Informational interviews can be a great way to land positions offering great training, experience and pay, and will be more relevant for you than a generic advertising. If you approach a small or fast-growing firm and show a true passion, commitment and confidence in working for them, a position can often be moulded around your skill set. As a result, your job has much more potential to be a great fit with your strengths and desires.
A Specialised Approach
Take this approach to searching for a position in the hedge fund industry: Meet with four prime brokerage firms, two administrators, and 20 hedge fund analysts and portfolio managers. Explain who you are, and ask if you can treat them to coffee to learn more about their business. If you learn enough about their business, they will in turn ask what you are looking for and how they might be able to help you achieve your goals. When the meeting ends, ask for the names of two or three additional individuals who might be able to meet with you and watch your network grow.

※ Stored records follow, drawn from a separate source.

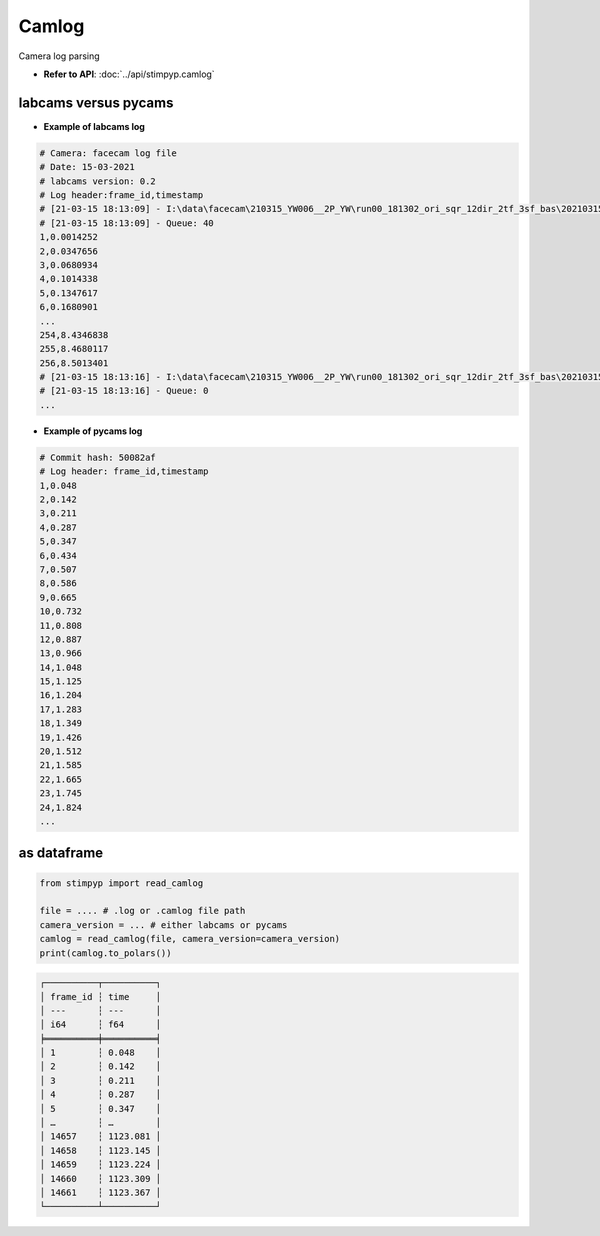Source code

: Camlog
=========

Camera log parsing

- **Refer to API**: :doc:`../api/stimpyp.camlog`


labcams versus pycams
-----------------------

- **Example of labcams log**

.. code-block:: text

    # Camera: facecam log file
    # Date: 15-03-2021
    # labcams version: 0.2
    # Log header:frame_id,timestamp
    # [21-03-15 18:13:09] - I:\data\facecam\210315_YW006__2P_YW\run00_181302_ori_sqr_12dir_2tf_3sf_bas\20210315_run000_00000000.tif
    # [21-03-15 18:13:09] - Queue: 40
    1,0.0014252
    2,0.0347656
    3,0.0680934
    4,0.1014338
    5,0.1347617
    6,0.1680901
    ...
    254,8.4346838
    255,8.4680117
    256,8.5013401
    # [21-03-15 18:13:16] - I:\data\facecam\210315_YW006__2P_YW\run00_181302_ori_sqr_12dir_2tf_3sf_bas\20210315_run000_00000001.tif
    # [21-03-15 18:13:16] - Queue: 0
    ...


- **Example of pycams log**

.. code-block:: text

    # Commit hash: 50082af
    # Log header: frame_id,timestamp
    1,0.048
    2,0.142
    3,0.211
    4,0.287
    5,0.347
    6,0.434
    7,0.507
    8,0.586
    9,0.665
    10,0.732
    11,0.808
    12,0.887
    13,0.966
    14,1.048
    15,1.125
    16,1.204
    17,1.283
    18,1.349
    19,1.426
    20,1.512
    21,1.585
    22,1.665
    23,1.745
    24,1.824
    ...


as dataframe
---------------

.. code-block:: python

    from stimpyp import read_camlog

    file = .... # .log or .camlog file path
    camera_version = ... # either labcams or pycams
    camlog = read_camlog(file, camera_version=camera_version)
    print(camlog.to_polars())


.. code-block:: text

    ┌──────────┬──────────┐
    │ frame_id ┆ time     │
    │ ---      ┆ ---      │
    │ i64      ┆ f64      │
    ╞══════════╪══════════╡
    │ 1        ┆ 0.048    │
    │ 2        ┆ 0.142    │
    │ 3        ┆ 0.211    │
    │ 4        ┆ 0.287    │
    │ 5        ┆ 0.347    │
    │ …        ┆ …        │
    │ 14657    ┆ 1123.081 │
    │ 14658    ┆ 1123.145 │
    │ 14659    ┆ 1123.224 │
    │ 14660    ┆ 1123.309 │
    │ 14661    ┆ 1123.367 │
    └──────────┴──────────┘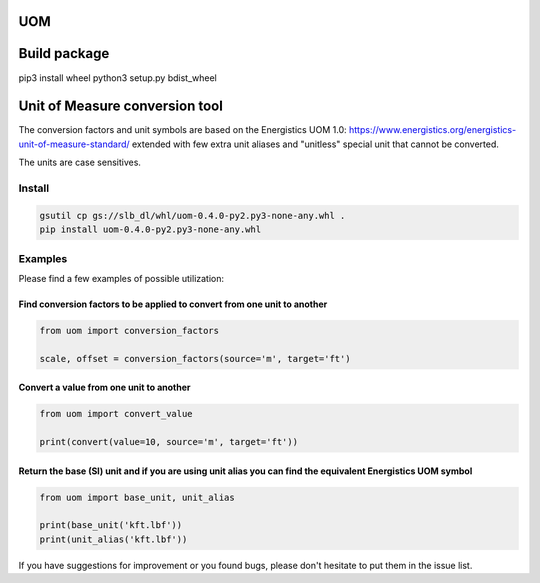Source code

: 
UOM
===


.. image:: https://travis-ci.com/Schlumberger/UOM.svg?token=qgnSxUFcykzzPyjostSM&branch=master
   :target: https://travis-ci.com/Schlumberger/UOM
   :alt: Build Status


.. image:: https://github.com/Schlumberger/UOM/actions/workflows/codeql-analysis.yml/badge.svg
   :target: https://github.com/Schlumberger/UOM/actions/workflows/codeql-analysis.yml
   :alt: CodeQL


.. image:: https://circleci.com/gh/Schlumberger/UOM/tree/master.svg?style=svg
   :target: https://circleci.com/gh/Schlumberger/UOM/tree/master
   :alt: CircleCI


.. image:: https://scrutinizer-ci.com/g/Schlumberger/UOM/badges/quality-score.png?b=master
   :target: https://scrutinizer-ci.com/g/Schlumberger/UOM/?branch=master
   :alt: Scrutinizer Code Quality


.. image:: https://coveralls.io/repos/github/Schlumberger/UOM/badge.svg?branch=master
   :target: https://coveralls.io/github/Schlumberger/UOM?branch=master
   :alt: Coverage Status


.. image:: https://app.codacy.com/project/badge/Grade/f2c1140afacf439c8fec00194acdc7db
   :target: https://www.codacy.com/gh/Schlumberger/UOM/dashboard?utm_source=github.com&amp;utm_medium=referral&amp;utm_content=Schlumberger/UOM&amp;utm_campaign=Badge_Grade
   :alt: Codacy Badge


Build package
=============

pip3 install wheel
python3 setup.py bdist_wheel

Unit of Measure conversion tool
===============================

The conversion factors and unit symbols are based on the Energistics UOM 1.0:
https://www.energistics.org/energistics-unit-of-measure-standard/
extended with few extra unit aliases and "unitless" special unit that cannot be converted.

The units are case sensitives.

Install
-------

.. code-block::

   gsutil cp gs://slb_dl/whl/uom-0.4.0-py2.py3-none-any.whl .
   pip install uom-0.4.0-py2.py3-none-any.whl

Examples
--------

Please find a few examples of possible utilization:

Find conversion factors to be applied to convert from one unit to another
^^^^^^^^^^^^^^^^^^^^^^^^^^^^^^^^^^^^^^^^^^^^^^^^^^^^^^^^^^^^^^^^^^^^^^^^^

.. code-block::

   from uom import conversion_factors

   scale, offset = conversion_factors(source='m', target='ft')

Convert a value from one unit to another
^^^^^^^^^^^^^^^^^^^^^^^^^^^^^^^^^^^^^^^^

.. code-block::

   from uom import convert_value

   print(convert(value=10, source='m', target='ft'))

Return the base (SI) unit and if you are using unit alias you can find the equivalent Energistics UOM symbol
^^^^^^^^^^^^^^^^^^^^^^^^^^^^^^^^^^^^^^^^^^^^^^^^^^^^^^^^^^^^^^^^^^^^^^^^^^^^^^^^^^^^^^^^^^^^^^^^^^^^^^^^^^^^

.. code-block::

   from uom import base_unit, unit_alias

   print(base_unit('kft.lbf'))
   print(unit_alias('kft.lbf'))

If you have suggestions for improvement or you found bugs, please don't hesitate to put them in the issue list.
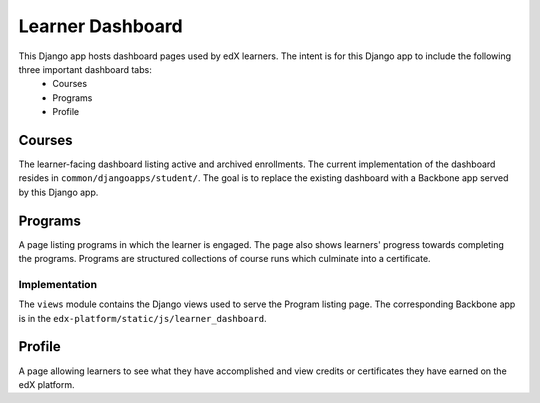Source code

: Learner Dashboard
=================

This Django app hosts dashboard pages used by edX learners. The intent is for this Django app to include the following three important dashboard tabs:
 - Courses
 - Programs
 - Profile

Courses
---------------
The learner-facing dashboard listing active and archived enrollments. The current implementation of the dashboard resides in ``common/djangoapps/student/``. The goal is to replace the existing dashboard with a Backbone app served by this Django app.

Programs
---------------
A page listing programs in which the learner is engaged. The page also shows learners' progress towards completing the programs. Programs are structured collections of course runs which culminate into a certificate.

Implementation
^^^^^^^^^^^^^^^^^^^^^
The ``views`` module contains the Django views used to serve the Program listing page. The corresponding Backbone app is in the ``edx-platform/static/js/learner_dashboard``.

Profile
---------------
A page allowing learners to see what they have accomplished and view credits or certificates they have earned on the edX platform.
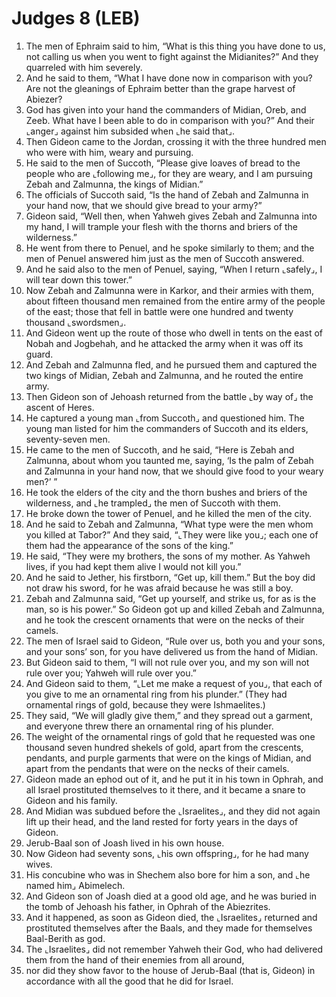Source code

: * Judges 8 (LEB)
:PROPERTIES:
:ID: LEB/07-JUD08
:END:

1. The men of Ephraim said to him, “What is this thing you have done to us, not calling us when you went to fight against the Midianites?” And they quarreled with him severely.
2. And he said to them, “What I have done now in comparison with you? Are not the gleanings of Ephraim better than the grape harvest of Abiezer?
3. God has given into your hand the commanders of Midian, Oreb, and Zeeb. What have I been able to do in comparison with you?” And their ⌞anger⌟ against him subsided when ⌞he said that⌟.
4. Then Gideon came to the Jordan, crossing it with the three hundred men who were with him, weary and pursuing.
5. He said to the men of Succoth, “Please give loaves of bread to the people who are ⌞following me⌟, for they are weary, and I am pursuing Zebah and Zalmunna, the kings of Midian.”
6. The officials of Succoth said, “Is the hand of Zebah and Zalmunna in your hand now, that we should give bread to your army?”
7. Gideon said, “Well then, when Yahweh gives Zebah and Zalmunna into my hand, I will trample your flesh with the thorns and briers of the wilderness.”
8. He went from there to Penuel, and he spoke similarly to them; and the men of Penuel answered him just as the men of Succoth answered.
9. And he said also to the men of Penuel, saying, “When I return ⌞safely⌟, I will tear down this tower.”
10. Now Zebah and Zalmunna were in Karkor, and their armies with them, about fifteen thousand men remained from the entire army of the people of the east; those that fell in battle were one hundred and twenty thousand ⌞swordsmen⌟.
11. And Gideon went up the route of those who dwell in tents on the east of Nobah and Jogbehah, and he attacked the army when it was off its guard.
12. And Zebah and Zalmunna fled, and he pursued them and captured the two kings of Midian, Zebah and Zalmunna, and he routed the entire army.
13. Then Gideon son of Jehoash returned from the battle ⌞by way of⌟ the ascent of Heres.
14. He captured a young man ⌞from Succoth⌟ and questioned him. The young man listed for him the commanders of Succoth and its elders, seventy-seven men.
15. He came to the men of Succoth, and he said, “Here is Zebah and Zalmunna, about whom you taunted me, saying, ‘Is the palm of Zebah and Zalmunna in your hand now, that we should give food to your weary men?’ ”
16. He took the elders of the city and the thorn bushes and briers of the wilderness, and ⌞he trampled⌟ the men of Succoth with them.
17. He broke down the tower of Penuel, and he killed the men of the city.
18. And he said to Zebah and Zalmunna, “What type were the men whom you killed at Tabor?” And they said, “⌞They were like you⌟; each one of them had the appearance of the sons of the king.”
19. He said, “They were my brothers, the sons of my mother. As Yahweh lives, if you had kept them alive I would not kill you.”
20. And he said to Jether, his firstborn, “Get up, kill them.” But the boy did not draw his sword, for he was afraid because he was still a boy.
21. Zebah and Zalmunna said, “Get up yourself, and strike us, for as is the man, so is his power.” So Gideon got up and killed Zebah and Zalmunna, and he took the crescent ornaments that were on the necks of their camels.
22. The men of Israel said to Gideon, “Rule over us, both you and your sons, and your sons’ son, for you have delivered us from the hand of Midian.
23. But Gideon said to them, “I will not rule over you, and my son will not rule over you; Yahweh will rule over you.”
24. And Gideon said to them, “⌞Let me make a request of you⌟, that each of you give to me an ornamental ring from his plunder.” (They had ornamental rings of gold, because they were Ishmaelites.)
25. They said, “We will gladly give them,” and they spread out a garment, and everyone threw there an ornamental ring of his plunder.
26. The weight of the ornamental rings of gold that he requested was one thousand seven hundred shekels of gold, apart from the crescents, pendants, and purple garments that were on the kings of Midian, and apart from the pendants that were on the necks of their camels.
27. Gideon made an ephod out of it, and he put it in his town in Ophrah, and all Israel prostituted themselves to it there, and it became a snare to Gideon and his family.
28. And Midian was subdued before the ⌞Israelites⌟, and they did not again lift up their head, and the land rested for forty years in the days of Gideon.
29. Jerub-Baal son of Joash lived in his own house.
30. Now Gideon had seventy sons, ⌞his own offspring⌟, for he had many wives.
31. His concubine who was in Shechem also bore for him a son, and ⌞he named him⌟ Abimelech.
32. And Gideon son of Joash died at a good old age, and he was buried in the tomb of Jehoash his father, in Ophrah of the Abiezrites.
33. And it happened, as soon as Gideon died, the ⌞Israelites⌟ returned and prostituted themselves after the Baals, and they made for themselves Baal-Berith as god.
34. The ⌞Israelites⌟ did not remember Yahweh their God, who had delivered them from the hand of their enemies from all around,
35. nor did they show favor to the house of Jerub-Baal (that is, Gideon) in accordance with all the good that he did for Israel.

Step 9. Consider Hedge Fund Service Provider Jobs
While some service provider jobs may seem less glorious than working directly for a hedge fund, there are great career opportunities for someone who is very experienced with prime brokerage, risk management or hedge fund administration. These types of positions expose you to a large number of individual hedge fund managers who might decide to hire you away at some point for your specialised expertise or relationships. Prime brokerage jobs in particular can be a training ground for fund-of-funds marketing jobs and third-party marketing careers.
Step 10. Apply to Hedge Fund Jobs
If you have worked through the previous nine steps, you now hopefully have a rough idea of what type of hedge fund strategy or service provider group you may want to work for. There are very few recruiters who will work with someone who has less than three years of experience working directly within the hedge fund industry. Many professionals successfully use experience from other industries to segue into the world of hedge funds, but recruiters usually will not work with this type of a placement candidate. Your best bets for getting that elusive placement are:
- The informational interview method above
- Connecting with hedge fund professionals who graduated from your school
- Joining the Hedge Fund Group (HFG)
- Earning your CFA, CAIA or CHA designation
- Attending hedge fund conferences to connect with professionals
If you get a chance to apply directly to a hedge fund, make sure you make the short list by following up with a phone call and asking to meet a few days after submitting your resume.
The Bottom Line
Most hedge funds want individuals who are hungry, humble and smart. If you keep this in mind while moving through the 10-step plan above, you should have a great chance of getting your first hedge fund job and beginning a successful hedge fund career.